‘Explosion of joy’ as Dupont carries Toulouse’s tradition forward
Player of tournament says side’s illustrious Champions Cup past ‘highly motivating’
Toulouse’s Antoine Dupont and Maxime Medard celebrate with their team-mates after beating La Rochelle in Champions Cup final. Photograph: Dan Sheridan/Inpho
The Champions Cup has always mattered to Toulouse, whose status as European aristocracy has been restored after an 11-year hiatus. As a result, social distancing and Covid-19 protocols were ignored in the Place du Capitol as the pink city was turned red and black for the day before an outpouring of celebrations.
Toulouse have always been pro-European and winning this competition is in their DNA, in their boyhood dreams.
Asked for his feelings when he ended the game by kicking the ball dead, having done so prematurely before, Antoine Dupont admitted with a laugh: “The first reflex was to check that the time was really up, because I have some prior history with that.
“Afterwards, it was certainly an explosion of joy, and what’s more, Cissous [Baille] jumped on top of me. We realised that that was it – we’d done it. We were together at Lannemezan. He played with my brother; I was younger,” said Dupont in reference to their underage days together.
“That was 15 years ago, and we had no idea we would end up here. It was a dream of ours as kids, and to be able to achieve it together is magical. It’s a tough feeling to describe, other than immeasurable joy.”
Toulouse’s rich history – they have also been champions of France an unrivalled 20 times – carries its own burdens as well as inspiration.
“I think it’s a double-edged sword, as we benefit from the experience of our elders like Ugo [Mola], who has been lucky enough to win, and the other members of the staff who were there today,” said Dupont, who was named player of the tournament after the game.
“It’s not a heavy weight to carry; it’s highly motivating, and I felt it the moment I got there and even more so when taking part in this competition.
“The club has an illustrious past in the Champions Cup. We were the joint-top team in terms of number of Champions Cup wins, and today, we can add a fifth star to our shirt, and we now realise that we form part of the club’s legacy and that we’re carrying that tradition forward.”
Mola himself maintained that their history gave Toulouse no divine rights.
“You are talking about our ‘institution’, but this would be a lack of respect for other institutions. Think about it: Toulon triumphed several years in a row, then Leinster became king of the Champions Cup, then Saracens. You must admit, it is a hard one to claim.
“Eleven years may seem like an eternity, but ask the clubs that never had the chance to win it how they feel about that. Only three French clubs have won it so far, so, I think we should stay humble, because dry spells can last longer than you think.
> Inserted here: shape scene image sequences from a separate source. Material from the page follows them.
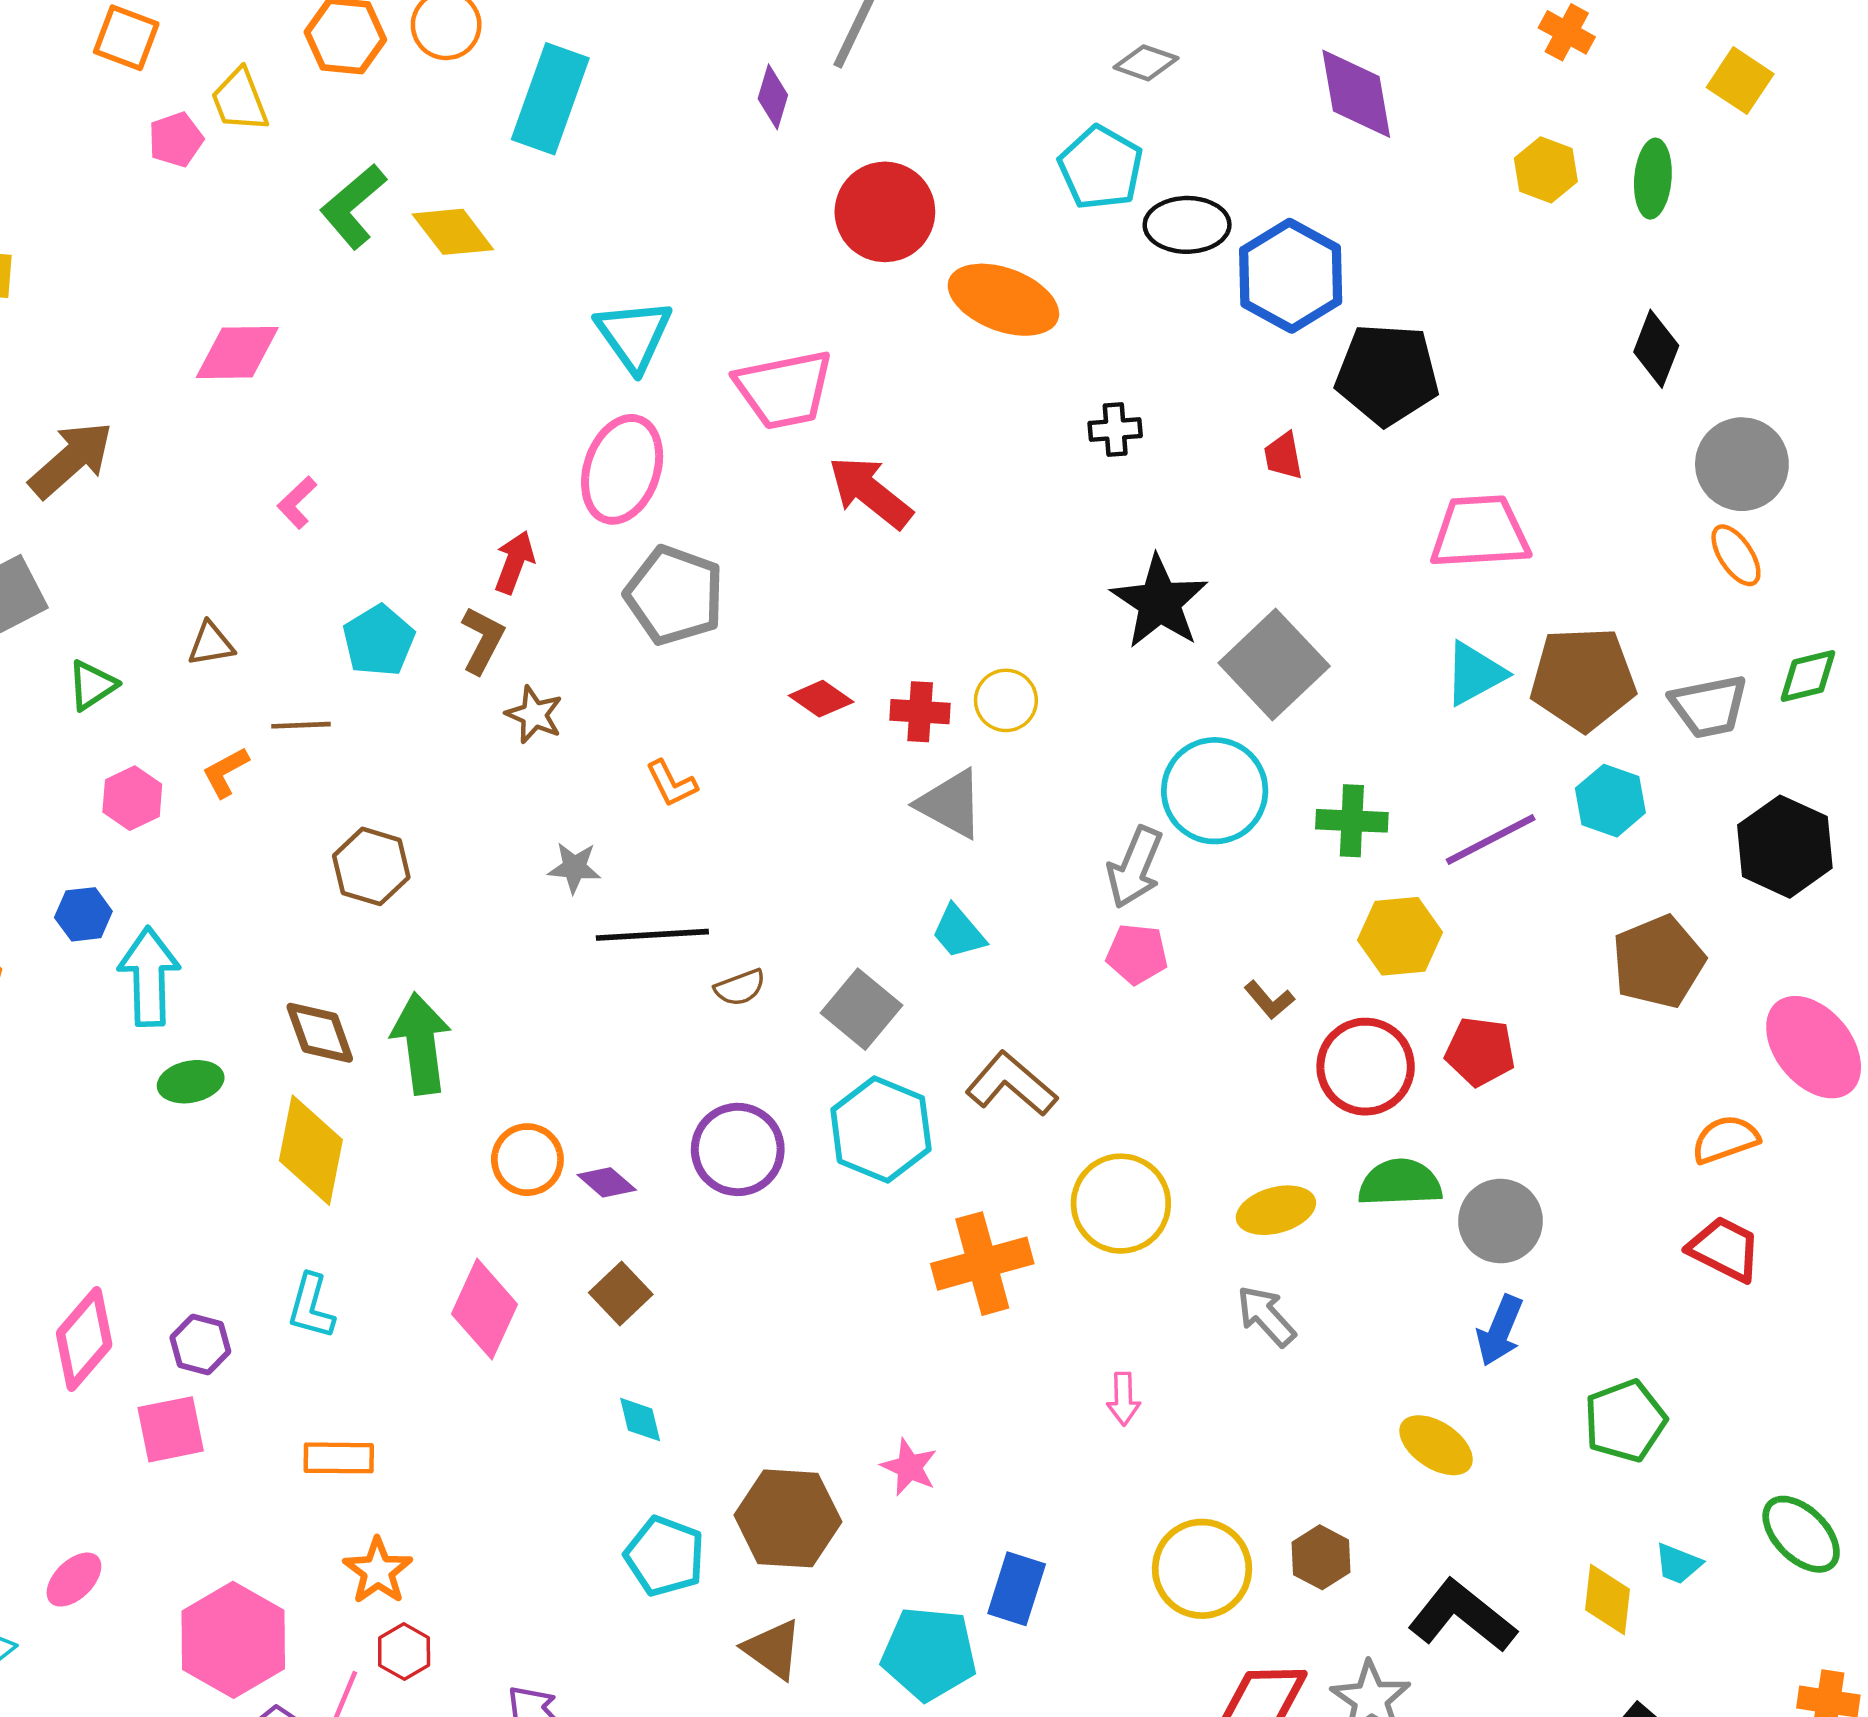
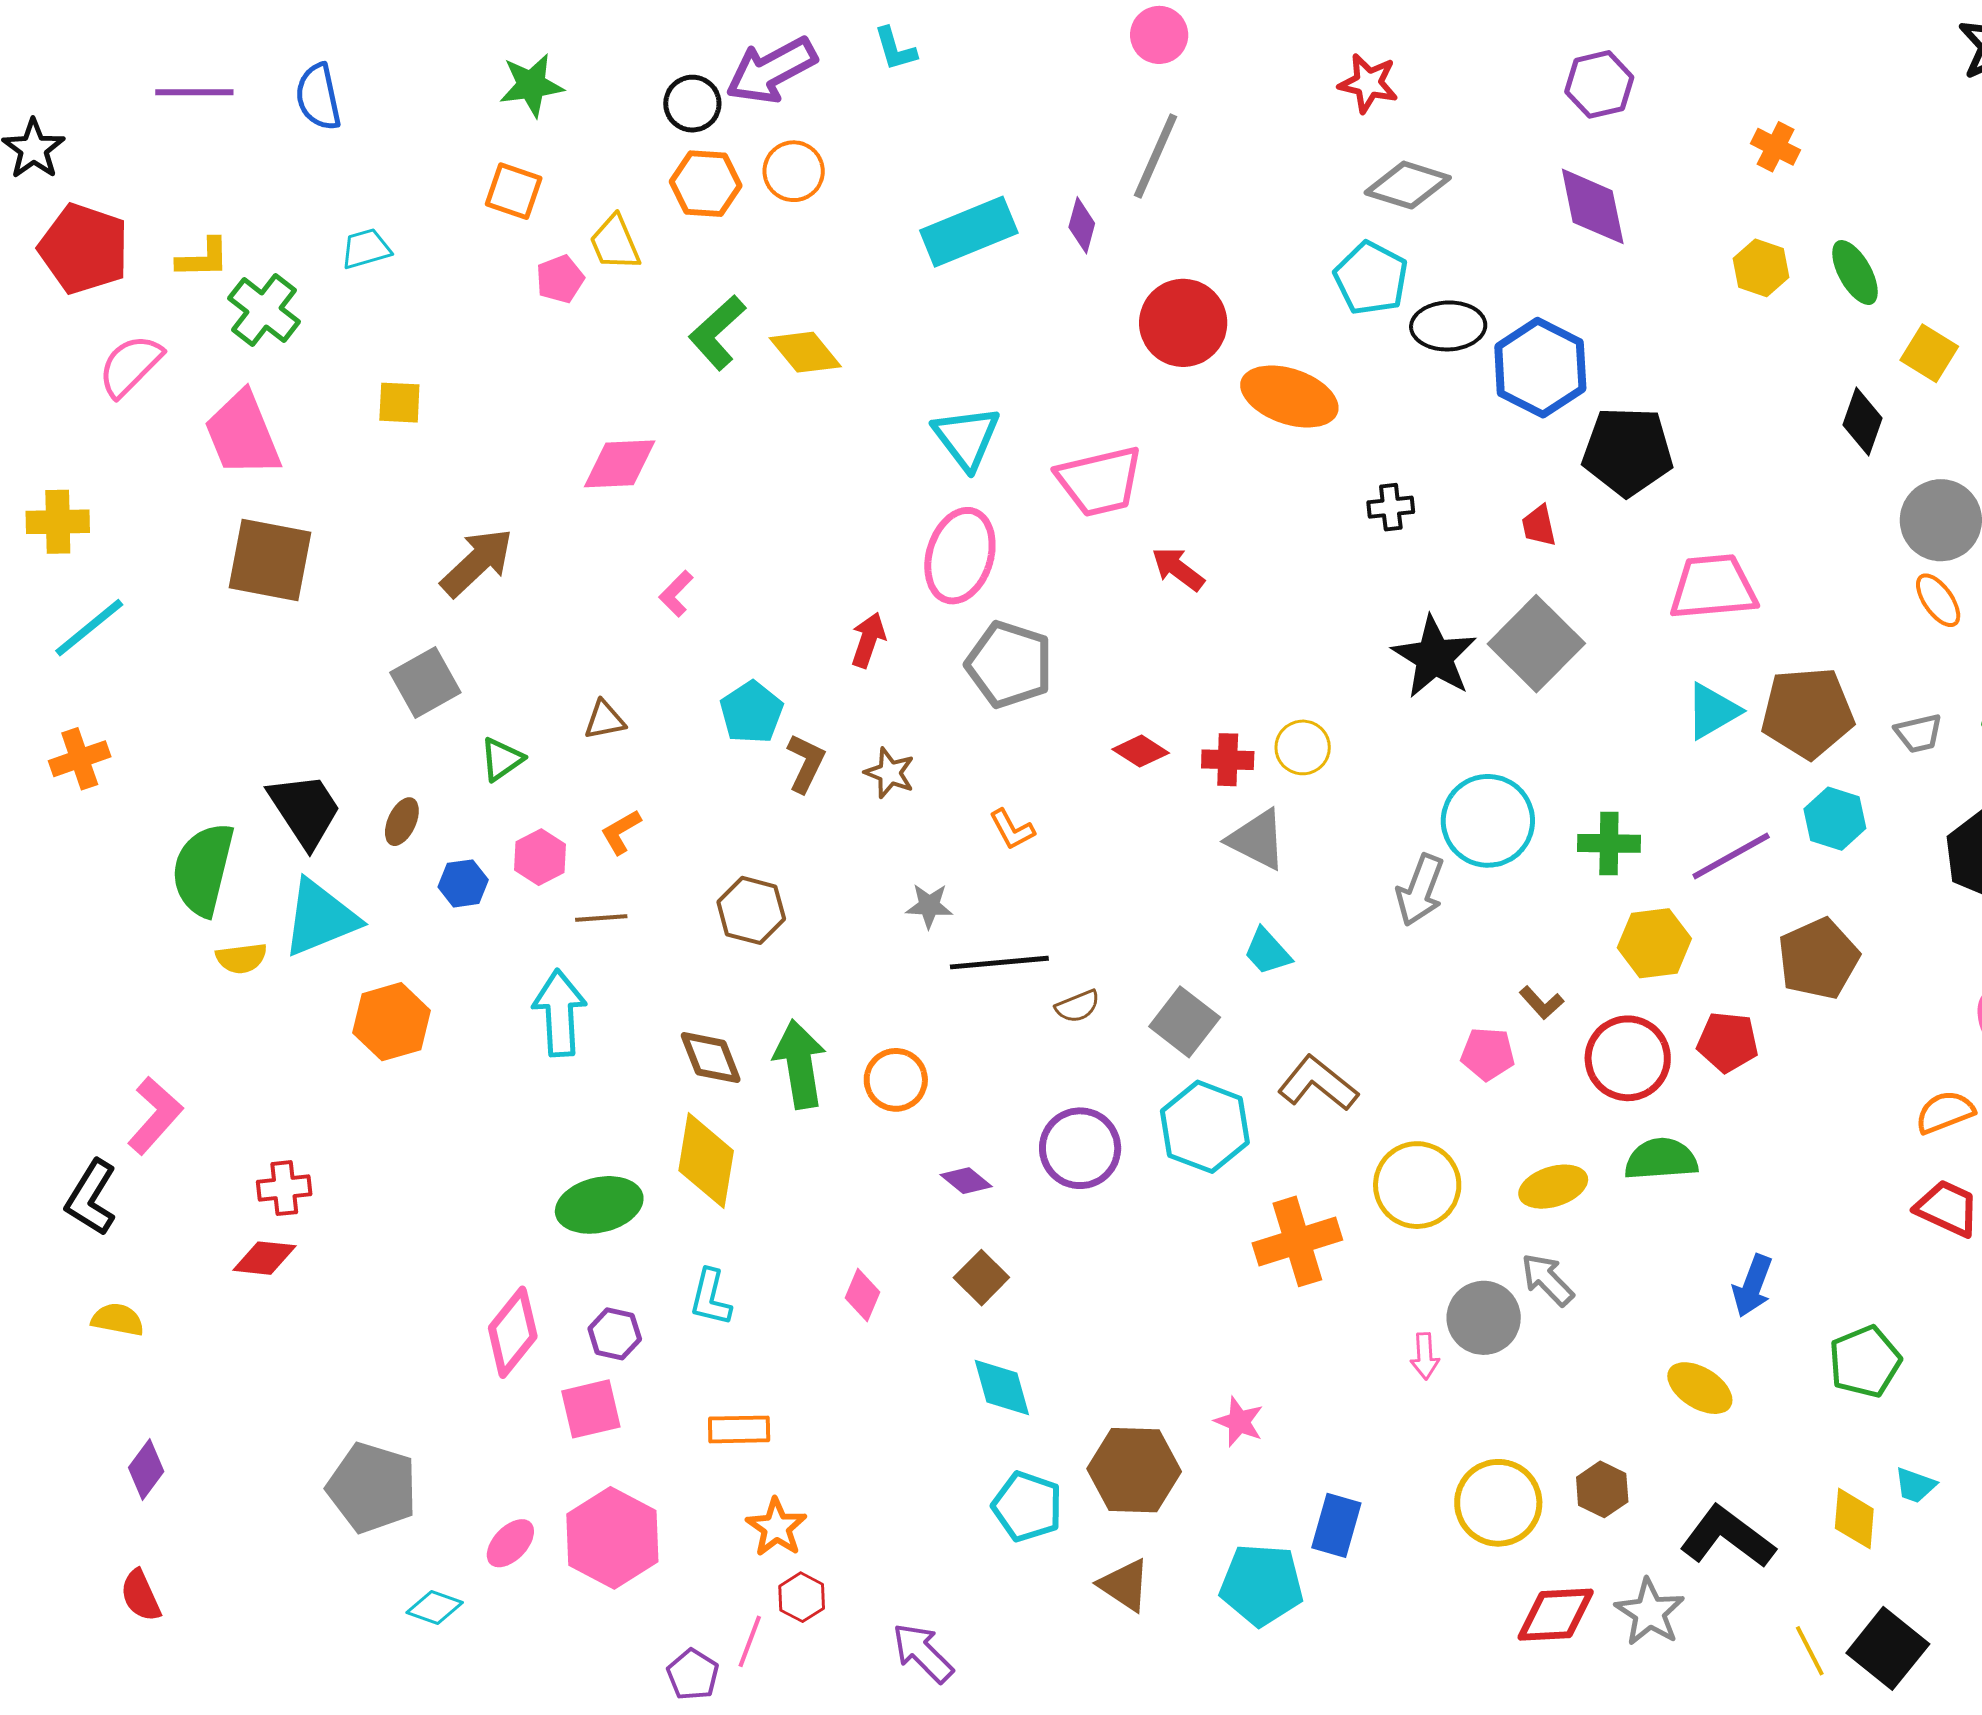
gray diamond: (1146, 63) -> (1408, 185), size x1.5
yellow square: (1740, 81) -> (1929, 353), moved
cyan rectangle: (550, 99) -> (969, 232), moved, turned 50
green ellipse: (1653, 179) -> (1855, 273), turned -32
red arrow: (870, 492) -> (1178, 569), size x0.7
brown L-shape: (483, 640) -> (806, 763), moved
gray square: (1274, 665) -> (1536, 644), moved
gray trapezoid: (1709, 706) -> (1919, 733), size x0.7
brown line: (301, 725) -> (601, 918), moved
blue hexagon: (83, 914) -> (463, 883), moved
pink pentagon: (1137, 954) -> (1488, 1054), moved
brown pentagon: (1658, 962) -> (1818, 959), moved
green ellipse: (191, 1082) -> (599, 1205), moved, size x1.5
orange circle: (527, 1160) -> (896, 1080), moved
gray circle: (1501, 1221) -> (1484, 1318), moved
pink diamond: (484, 1309) -> (863, 1295), size x0.6
cyan diamond: (640, 1420) -> (1002, 1388), size x1.5
pink hexagon: (233, 1640) -> (612, 1538), moved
Generations change, new marks must be reached.
“The post-2012 era was a tough one for Stade Toulousain, because new players came in to replace a generation that had won everything and filled the trophy cabinet. However, today, this new generation, with help from Jerome Kaino – when you are lucky enough to meet a guy like him, you have to make the most of it,” said the Toulouse head coach in reference to the two-time World Cup winner who is retiring at the end of the season to become part of their backroom team.
“This generation of young Toulouse players has been lucky enough to play and win with Jerome Kaino. Now, he is going to work with me. He’d better be ready to get up early and spend all day working, either on his computer or on the field, and for some time.”